If these yields are paid out over the next few years, these shares offer huge value. According to AJ Bell, FTSE 100 firms are projected to pay out a record £93.7 billion over the next twelve months!

But Brexit is upending British businesses. Factories are closing, firms relocating their HQs. Some sectors are simply collapsing (eg, retail). So, in reality, some companies may not be able to continuing paying shareholders this much. In other words, some of these high dividend yields are unsustainable. They could, in investment parlance, be a ‘value trap’.

However, smart investors also follow a golden rule: Diversify.

Not all firms will experience the same cash flow squeeze. British American Tobacco’s business model is distinctly different to that of Centrica or Aviva. Persimmon has little foreign exposure; in contrast Glaxo has a huge international business.

Moreover, if you own them in ISA accounts (£20k per annum max), these yields are tax-free.

Stocks With Highest Headline Dividend Yield (%)

  1. Into Prop – 11.9%
  2. Standard Life Aberdeen – 10.4%
  3. Persimmon – 9.8%
  4. Vodafone – 9.6%
  5. Centrica – 8.7%
  6. Royal Mail – 8.6%
  7. SSE – 7.9%
  8. William Hill – 7.6%
  9. IG Group – 7.2%
  10. TUI – 7.2
  11. WPP – 7.1%
  12. British American Tobacco – 6.9%
  13. Phoenix Group Holdings – 6.8%
  14. BT – 6.7%
  15. Hammerson – 6.7%
  16. Imperial Brands – 6.6%
  17. Marks & Spencer – 6.6%
  18. Aviva – 6.5%
  19. Shell A – 6%
  20. ITV – 5.9%
  21. HSBC – 5.8%
  22. Direct Line Insurance – 5.8%
  23. Capita – 5.8%
  24. Man – 5.8%
  25. Legal & General – 5.8%
  26. BP – 5.7%
  27. Greene King – 5.5%
  28. Babcock International – 5.3%

To derive a list of high yielders, you start by answering the following simple questions.
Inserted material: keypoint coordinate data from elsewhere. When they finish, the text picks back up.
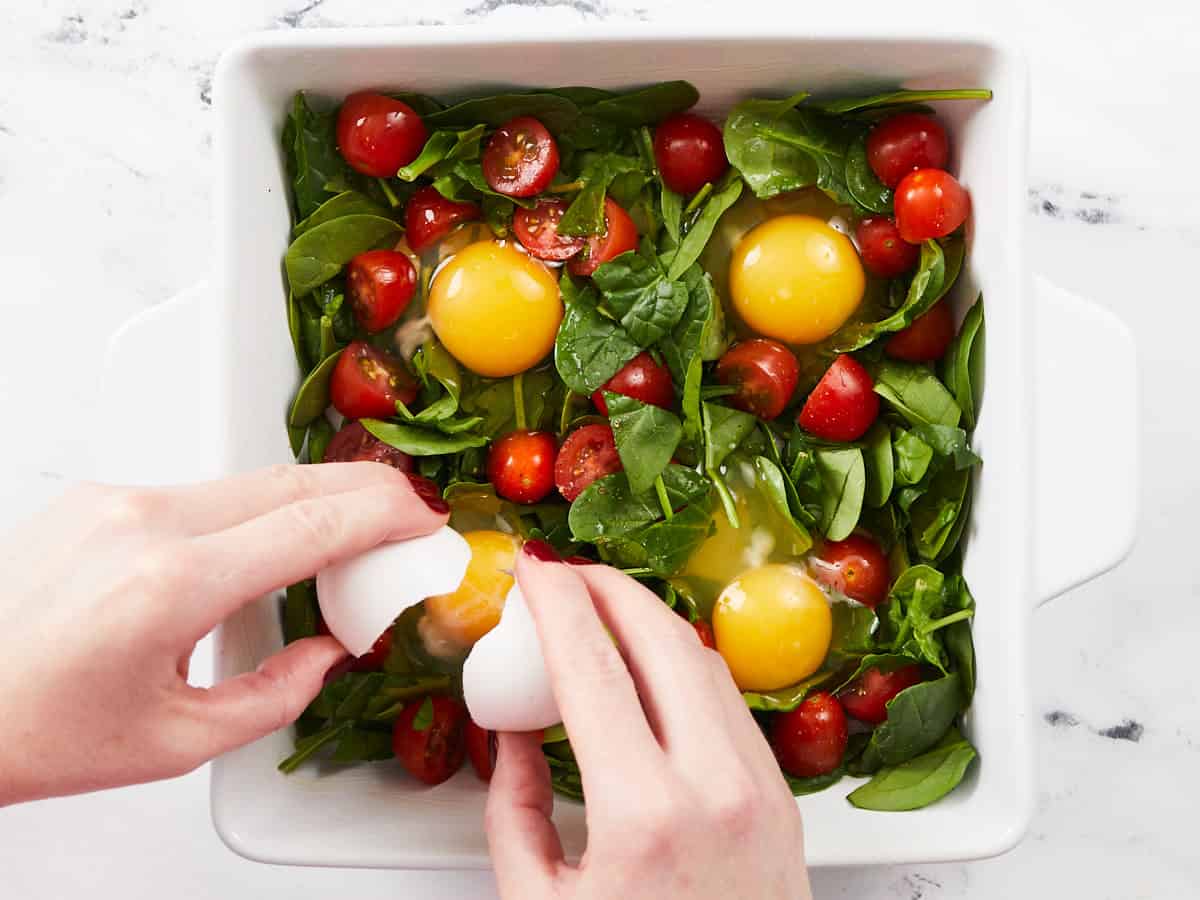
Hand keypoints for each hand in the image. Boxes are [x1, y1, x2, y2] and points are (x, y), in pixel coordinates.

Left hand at [0, 463, 447, 804]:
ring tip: (341, 542)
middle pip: (290, 481)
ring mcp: (114, 497)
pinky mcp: (97, 494)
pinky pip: (201, 491)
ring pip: (248, 481)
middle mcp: (141, 520)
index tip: (424, 520)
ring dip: (308, 501)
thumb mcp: (175, 742)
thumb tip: (328, 653)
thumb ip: (276, 695)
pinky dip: (250, 511)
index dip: (385, 516)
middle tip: (406, 514)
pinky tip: (259, 549)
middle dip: (364, 492)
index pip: (313, 524)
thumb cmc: (30, 730)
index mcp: (169, 584)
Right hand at [485, 547, 812, 899]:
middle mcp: (716, 790)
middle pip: (663, 641)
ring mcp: (759, 790)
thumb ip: (512, 810)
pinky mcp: (781, 798)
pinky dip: (687, 664)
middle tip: (569, 575)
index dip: (558, 604)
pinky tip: (654, 664)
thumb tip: (510, 736)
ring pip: (706, 662)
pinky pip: (731, 703)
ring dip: (652, 621)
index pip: (594, 669)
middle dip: (611, 588)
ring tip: (606, 610)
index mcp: (645, 816)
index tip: (534, 572)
Five Questions To Ask When Looking At Dividend Yields

  1. How certain is the dividend stream? Rank the firm’s business model -> High/Med/Low.
  2. Is the firm profitable? If the firm is making losses, is it temporary?
  3. Is the whole sector down or just that stock?
  4. Is the firm borrowing to pay the dividends or it comes from the firm’s free cash flow? Choose the latter.
  5. Is the stock prices basing? Make sure the technicals look right.

Once you have these answers, you should have a list of contenders. Next, use the following principles to construct a portfolio, perhaps equal weight each investment.

Three Principles To Follow For Dividend Yield Investing

  1. Diversify – Buy a portfolio of stocks in different sectors/market capitalisation/earnings geography. This lowers the risk.
  2. Best-In-Class – Do not just look at headline dividend yields. Find the best stock in that sector that offers a good yield. They may pay less but could be financially stronger. During the 2008 crisis, Warren Buffett did not buy indiscriminately. He bought only the best (Goldman, GE, etc)
  3. Timing – Buy when the market is very fearful. This way, you are paying less to own the company.

Finally, remember to think long-term, ignore short-term price fluctuation, and try to avoid following the crowd. For example, if you had ignore the mass fear in December 2018 and bought some stocks, you could be sitting on profits now. Always remember John Templeton’s words: “If you want to have a better performance than the crowd, you must do things differently from the crowd.”